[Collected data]
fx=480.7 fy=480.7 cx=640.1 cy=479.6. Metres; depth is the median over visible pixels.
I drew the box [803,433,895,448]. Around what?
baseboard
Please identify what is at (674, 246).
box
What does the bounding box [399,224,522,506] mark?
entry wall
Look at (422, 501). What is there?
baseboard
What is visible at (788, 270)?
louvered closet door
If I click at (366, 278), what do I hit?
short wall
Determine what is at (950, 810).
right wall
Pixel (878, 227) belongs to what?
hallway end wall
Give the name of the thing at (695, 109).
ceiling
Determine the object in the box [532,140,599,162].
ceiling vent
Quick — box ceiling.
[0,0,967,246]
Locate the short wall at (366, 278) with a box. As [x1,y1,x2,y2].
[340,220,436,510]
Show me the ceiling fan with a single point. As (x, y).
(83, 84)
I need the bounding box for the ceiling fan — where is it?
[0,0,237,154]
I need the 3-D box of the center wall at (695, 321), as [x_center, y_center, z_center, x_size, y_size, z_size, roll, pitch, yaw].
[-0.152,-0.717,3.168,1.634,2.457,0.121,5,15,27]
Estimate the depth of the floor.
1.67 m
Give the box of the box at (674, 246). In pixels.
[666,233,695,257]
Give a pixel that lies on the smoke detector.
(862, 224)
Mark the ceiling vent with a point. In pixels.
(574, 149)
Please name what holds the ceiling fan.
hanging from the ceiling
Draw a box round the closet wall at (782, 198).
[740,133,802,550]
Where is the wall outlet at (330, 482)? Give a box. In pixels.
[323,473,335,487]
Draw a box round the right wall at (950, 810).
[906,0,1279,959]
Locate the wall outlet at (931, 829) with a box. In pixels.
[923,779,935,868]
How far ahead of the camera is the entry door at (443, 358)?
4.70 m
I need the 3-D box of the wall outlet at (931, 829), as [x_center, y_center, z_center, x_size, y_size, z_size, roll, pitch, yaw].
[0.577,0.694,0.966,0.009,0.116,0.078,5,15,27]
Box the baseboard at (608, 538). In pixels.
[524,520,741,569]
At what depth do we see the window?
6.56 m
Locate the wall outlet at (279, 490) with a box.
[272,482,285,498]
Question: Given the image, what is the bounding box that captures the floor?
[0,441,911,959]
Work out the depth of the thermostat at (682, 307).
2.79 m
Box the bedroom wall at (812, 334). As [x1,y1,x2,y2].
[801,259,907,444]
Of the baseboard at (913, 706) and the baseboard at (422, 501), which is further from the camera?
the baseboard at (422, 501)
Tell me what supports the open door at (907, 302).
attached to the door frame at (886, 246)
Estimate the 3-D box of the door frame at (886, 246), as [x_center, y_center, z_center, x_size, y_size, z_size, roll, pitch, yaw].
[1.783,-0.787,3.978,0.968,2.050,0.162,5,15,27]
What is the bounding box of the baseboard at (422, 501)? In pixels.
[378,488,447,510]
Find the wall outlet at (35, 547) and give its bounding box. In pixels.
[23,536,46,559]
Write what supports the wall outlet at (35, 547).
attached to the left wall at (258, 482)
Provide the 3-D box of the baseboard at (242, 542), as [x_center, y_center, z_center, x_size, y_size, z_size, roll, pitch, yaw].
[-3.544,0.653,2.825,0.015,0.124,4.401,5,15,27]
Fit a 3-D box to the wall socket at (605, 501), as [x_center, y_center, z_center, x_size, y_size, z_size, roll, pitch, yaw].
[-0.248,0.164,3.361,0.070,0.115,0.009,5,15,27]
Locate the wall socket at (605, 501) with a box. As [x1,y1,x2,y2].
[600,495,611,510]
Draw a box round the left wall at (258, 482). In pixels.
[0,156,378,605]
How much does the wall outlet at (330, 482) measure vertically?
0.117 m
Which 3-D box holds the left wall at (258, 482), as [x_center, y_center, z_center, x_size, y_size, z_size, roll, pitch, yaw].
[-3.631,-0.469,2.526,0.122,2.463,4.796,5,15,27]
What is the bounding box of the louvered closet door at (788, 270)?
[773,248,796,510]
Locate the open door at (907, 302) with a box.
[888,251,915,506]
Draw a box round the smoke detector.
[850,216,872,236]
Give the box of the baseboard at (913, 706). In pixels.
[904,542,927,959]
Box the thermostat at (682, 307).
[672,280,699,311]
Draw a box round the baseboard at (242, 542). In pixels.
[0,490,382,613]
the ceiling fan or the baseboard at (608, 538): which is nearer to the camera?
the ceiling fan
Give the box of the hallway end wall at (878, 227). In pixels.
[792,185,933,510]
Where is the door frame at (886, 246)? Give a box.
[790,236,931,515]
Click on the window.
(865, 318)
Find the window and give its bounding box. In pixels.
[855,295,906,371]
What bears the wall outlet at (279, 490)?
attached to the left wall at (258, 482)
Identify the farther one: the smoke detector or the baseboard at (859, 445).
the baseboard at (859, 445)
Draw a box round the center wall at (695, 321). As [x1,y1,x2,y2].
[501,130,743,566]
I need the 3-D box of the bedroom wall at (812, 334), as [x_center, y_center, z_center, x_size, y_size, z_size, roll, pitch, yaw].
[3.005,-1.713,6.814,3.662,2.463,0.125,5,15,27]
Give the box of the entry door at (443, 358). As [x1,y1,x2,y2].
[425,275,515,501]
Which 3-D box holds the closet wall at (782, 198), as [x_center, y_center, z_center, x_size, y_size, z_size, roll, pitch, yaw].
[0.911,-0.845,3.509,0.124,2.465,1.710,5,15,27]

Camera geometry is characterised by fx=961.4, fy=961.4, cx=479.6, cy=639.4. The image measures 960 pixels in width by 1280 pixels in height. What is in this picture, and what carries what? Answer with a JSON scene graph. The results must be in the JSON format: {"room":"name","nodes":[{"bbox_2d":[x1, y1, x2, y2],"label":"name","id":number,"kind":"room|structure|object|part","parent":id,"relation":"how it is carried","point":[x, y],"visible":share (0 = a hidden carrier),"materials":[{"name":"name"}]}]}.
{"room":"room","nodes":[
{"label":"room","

= Exercise directions =
For this task, print the records again exactly as they appear.

= Answer space =
fx=480.7 fy=480.7 cx=640.1 cy=479.6. Metres; depth is the median over visible pixels.
I drew the box [803,433,895,448]. Around what?
baseboard
Please identify what is at (674, 246).
box
What does the bounding box [399,224,522,506] mark?
entry wall
Look at (422, 501). What is there?
baseboard
What is visible at (788, 270)?
louvered closet door
If I click at (366, 278), what do I hit?
short wall
Determine what is at (950, 810).
right wall
Pixel (878, 227) belongs to what?
hallway end wall
Give the name of the thing at (695, 109).
ceiling
Determine the object in the box [532,140,599,162].
ceiling vent
Quick — box ceiling.
[0,0,967,246]
Locate the short wall at (366, 278) with a box. As [x1,y1,x2,y2].
[340,220,436,510]
Show me the ceiling fan with a single point. As (x, y).
(83, 84)
I need the bounding box for the ceiling fan — where is it?
[0,0,237,154]
I need the 3-D box of the center wall at (695, 321), as [x_center, y_center, z_center, x_size, y_size, z_size, roll, pitch, yaw].
[-0.152,-0.717,3.168,1.634,2.457,0.121,5,15,27]
Estimate the depth of the floor.
1.67 m
Give the box of the box at (674, 246). In pixels.
[666,233,695,257]
Give a pixel that lies on the smoke detector.
(862, 224)
Mark the ceiling vent with a point. In pixels.
(574, 149)
Please name what holds the ceiling fan.
hanging from the ceiling
Draw a box round the closet wall at (782, 198).
[740,133,802,550]
Where is the wall outlet at (330, 482)? Give a box. In pixels.
[323,473,335,487]
Draw a box round the right wall at (950, 810).
[906,0,1279,959]
Locate the wall outlet at (931, 829) with a box. In pixels.
[923,779,935,868]
How far ahead of the camera is the entry door at (443, 358)?
4.70 m
I need the 3-D box of the wall outlet at (931, 829), as [x_center, y_center, z_center, x_size, y_size, z_size, roll, pitch, yaw].
[0.577,0.694,0.966,0.009,0.116,0.078,5,15,27]
Box the baseboard at (608, 538). In pixels.
[524,520,741,569]
At what depth do we see the window?
6.56 m
Locate the wall outlet at (279, 490) with a box.
[272,482,285,498]
Question: Given the image, what is the bounding box that captures the floor?
[0,441,911,959]
Work out the depth of the thermostat at (682, 307).
2.79 m
Box the bedroom wall at (812, 334). As [x1,y1,x2,y2].
[801,259,907,444]
Of the baseboard at (913, 706) and the baseboard at (422, 501), which is further from the camera?
the baseboard at (422, 501)
Tell me what supports the open door at (907, 302).
attached to the door frame at (886, 246)
Estimate the 3-D box of the door frame at (886, 246), as [x_center, y_center, z_center, x_size, y_size, z_size, roll, pitch, yaw].
[1.783,-0.787,3.978,0.968,2.050,0.162,5,15,27]
What is the bounding box of the baseboard at (422, 501)? In pixels.
[378,488,447,510]
Find the wall outlet at (35, 547) and give its bounding box. In pixels.
[23,536,46,559]
Write what supports the wall outlet at (35, 547).
attached to the left wall at (258, 482)
Provide the 3-D box of the baseboard at (242, 542), as [x_center, y_center, z_center, x_size, y_size, z_size, roll, pitch, yaw].
[-3.544,0.653,2.825,0.015,0.124,4.401,5,15,27]
Fit a 3-D box to the wall socket at (605, 501), as [x_center, y_center, z_center, x_size, y_size, z_size, roll, pitch, yaw].
[-0.248,0.164,3.361,0.070,0.115,0.009,5,15,27]
Locate the wall socket at (605, 501) with a box. As [x1,y1,x2,y2].
[600,495,611,510]
Draw a box round the left wall at (258, 482). In pixels.
[0,156,378,605]
How much does the wall outlet at (330, 482) measure vertically?
0.117 m
Which 3-D box holds the left wall at (258, 482), as [x_center, y_center, z_center, x_size, y_size, z_size, roll, pitch, yaw].
[-3.631,-0.469,2.526,0.122,2.463,4.796,5,15,27]
What is the bounding box of the louvered closet door at (788, 270)?
[773,248,796,510]
Locate the open door at (907, 302) with a box.
[888,251,915,506]
Draw a box round the smoke detector.
[850,216,872,236]
Give the box of the baseboard at (913, 706). In pixels.
[904,542,927,959]
Box the thermostat at (682, 307).
[672,280,699,311]
Draw a box round the baseboard at (242, 542). In pixels.
[0,490,382,613]
the ceiling fan or the baseboard at (608, 538): which is nearer to the camera?
the ceiling fan
Give the box of the hallway end wall at (878, 227). In pixels.
[792,185,933,510]
Where is the door frame at (886, 246)? Give a box.
[790,236,931,515]
Click on the window.
(865, 318)
Find the window and give its bounding box. In pixels.
[855,295,906,371]
What bears the wall outlet at (279, 490)?
attached to the left wall at (258, 482)
Identify the farther one: the smoke detector or the baseboard at (859, 445).
the baseboard at (859, 445)
Draw a box round the center wall at (695, 321). As [x1,y1,x2,y2].
[501,130,743,566]
I need the 3-D box of the bedroom wall at (812, 334), as [x_center, y_center, z_center, x_size, y_size, z_size, roll, pitch, yaw].
[3.005,-1.713,6.814,3.662,2.463,0.125,5,15,27]
Give the box of the entry door at (443, 358). As [x1,y1,x2,y2].
[425,275,515,501]
Which 3-D box holds the closet wall at (782, 198), as [x_center, y_center, z_center, x_size, y_size, z_size, roll, pitch, yaw].
[0.911,-0.845,3.509,0.124,2.465,1.710,5,15,27]

Camera geometry is characterised by fx=961.4, fy=961.4, cx=479.6, cy=639.4. The image measures 960 pixels in width by 1280 pixels in height. What is in this picture, and what carries what? Answer with a JSON scene graph. The results must be in the JSON format: {"room":"name","nodes":[{"bbox_2d":[x1, y1, x2, y2],"label":"name","id":number,"kind":"room|structure|object|part","parent":id,"relation":"how it is carried","point":[x, y],"visible":share (0 = a hidden carrier),"materials":[{"name":"name"}]}]}.
{"room":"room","nodes":[
{"label":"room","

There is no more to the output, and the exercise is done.